According to the NHK World, this Buddhist monk is a rising face within the LGBTQ conversation in Japan. His name is Nishimura Kodo, and he spends his time representing his faith, speaking out about issues like equality, and styling makeup.


Life wasn’t always exciting and fun for Nishimura. While he grew up loving dresses and Disney princesses, he remembers how his love for fashion led to pushback in his school life.

“I froze in shock. My heart was wrenched,” he recalled of the first moment when a high school classmate called him gay. “I had no idea how to behave in class from the next day. I didn’t have any friends.”


Nishimura then attended the Parsons School of Design in the United States where he was heartened to see so many people openly discussing and exploring their sexualities. Nishimura also spent time in the U.S. working as an assistant to a makeup artist. That led to a career as a professional makeup artist himself.

But religion eventually called Nishimura home. For the son of a Buddhist monk father and a mother with a priest’s license, religion was also a part of his world. That’s despite Nishimura first hating the idea.

“Monk had never been on my list of dream jobs. In fact, I hated the idea because I didn’t want to shave my head,” he told NHK World.

That said, Nishimura Kodo had a change of heart at age 24. He decided to trace his roots in order to understand them and change them for the better. Now, he lives a life as both a Buddhist monk and a makeup artist. Ever the multi-faceted person, Nishimura also gives lectures at universities and the United Nations office to raise awareness of LGBTQ issues. His online presence, with 60,000 Instagram followers, and a successful autobiography even led to an appearance on last year’s Queer Eye in Japan mini-series.


“Questioning my own identity has helped me understand the pain of many people,” Nishimura said. “The freedom to be oneself and mutual understanding are the key to a happy life. I want people all over the world to stay true to themselves, and to remember that everyone is equal.”

Speaking to the Thomas Reuters Foundation, Nishimura elaborated that he now feels happy to have come out and merged his many lives together.


“If you’re ashamed to show your difference, you can become vulnerable, but if you switch your attitude, your difference is your best weapon,” he explained.

But again, a Buddhist monk in support of LGBTQ rights isn’t so strange when you think about it. Buddhism has no qualms against homosexuality or gender identity. In fact, its teachings express the need for acceptance of all and the idea that everyone is saved equally. Plus, Japanese monks are allowed to pursue a career outside of religious duties. This has helped Nishimura to pave the way in support of his other passions and experiences in life.
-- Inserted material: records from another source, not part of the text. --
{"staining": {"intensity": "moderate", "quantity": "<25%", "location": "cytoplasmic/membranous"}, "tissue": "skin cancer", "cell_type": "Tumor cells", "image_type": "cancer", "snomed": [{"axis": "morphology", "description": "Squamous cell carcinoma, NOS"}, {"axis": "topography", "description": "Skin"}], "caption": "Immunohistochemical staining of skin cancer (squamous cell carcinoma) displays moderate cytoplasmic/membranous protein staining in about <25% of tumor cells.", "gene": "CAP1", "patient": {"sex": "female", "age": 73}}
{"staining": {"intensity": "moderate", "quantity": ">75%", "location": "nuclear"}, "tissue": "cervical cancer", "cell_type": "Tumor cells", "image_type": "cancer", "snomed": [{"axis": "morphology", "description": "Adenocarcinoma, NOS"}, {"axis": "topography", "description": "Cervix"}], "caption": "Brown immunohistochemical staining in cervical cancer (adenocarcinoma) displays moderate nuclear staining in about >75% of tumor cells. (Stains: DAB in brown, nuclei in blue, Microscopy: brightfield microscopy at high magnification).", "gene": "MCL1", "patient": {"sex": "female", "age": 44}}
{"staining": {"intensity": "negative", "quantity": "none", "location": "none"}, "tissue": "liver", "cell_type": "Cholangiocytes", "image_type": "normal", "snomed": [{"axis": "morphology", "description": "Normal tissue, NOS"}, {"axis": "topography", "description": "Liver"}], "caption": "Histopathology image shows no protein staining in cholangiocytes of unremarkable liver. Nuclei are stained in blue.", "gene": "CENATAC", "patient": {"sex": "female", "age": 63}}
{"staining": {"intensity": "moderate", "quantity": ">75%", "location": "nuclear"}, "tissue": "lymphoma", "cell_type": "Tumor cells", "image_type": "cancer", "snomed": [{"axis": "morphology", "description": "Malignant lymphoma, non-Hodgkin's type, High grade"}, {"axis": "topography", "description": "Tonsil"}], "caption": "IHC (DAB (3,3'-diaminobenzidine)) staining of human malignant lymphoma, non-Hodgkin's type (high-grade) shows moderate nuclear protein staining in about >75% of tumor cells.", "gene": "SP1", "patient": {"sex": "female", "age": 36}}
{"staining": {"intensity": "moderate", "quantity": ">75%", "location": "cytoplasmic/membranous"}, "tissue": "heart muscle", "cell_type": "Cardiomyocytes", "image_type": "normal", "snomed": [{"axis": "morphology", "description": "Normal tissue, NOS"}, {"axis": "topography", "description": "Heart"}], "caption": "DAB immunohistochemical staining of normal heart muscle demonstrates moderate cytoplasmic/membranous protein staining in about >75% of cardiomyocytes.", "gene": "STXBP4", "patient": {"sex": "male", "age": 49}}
“Being a monk people pay more attention to what I say,” he said. “Japanese monks are not known for wearing make-up or heels, but I want to use this platform to highlight the fact that you can be whoever you want regardless of your status or occupation.”

Perhaps Nishimura Kodo’s existence within Japan will do great good. Japan’s stance on LGBTQ life is complicated. While the country is somewhat conservative in its social views, Japan has one of the most LGBTQ-friendly laws within the Asian continent. After legalizing gay sex in 1880, the country has passed some LGBTQ protections. Same-Sex marriage is even legal in some providences and city sections, though not nationwide. As more LGBTQ celebrities and politicians, like Nishimura Kodo, emerge, perhaps Japan will become one of the next continents to fully back its LGBTQ citizens.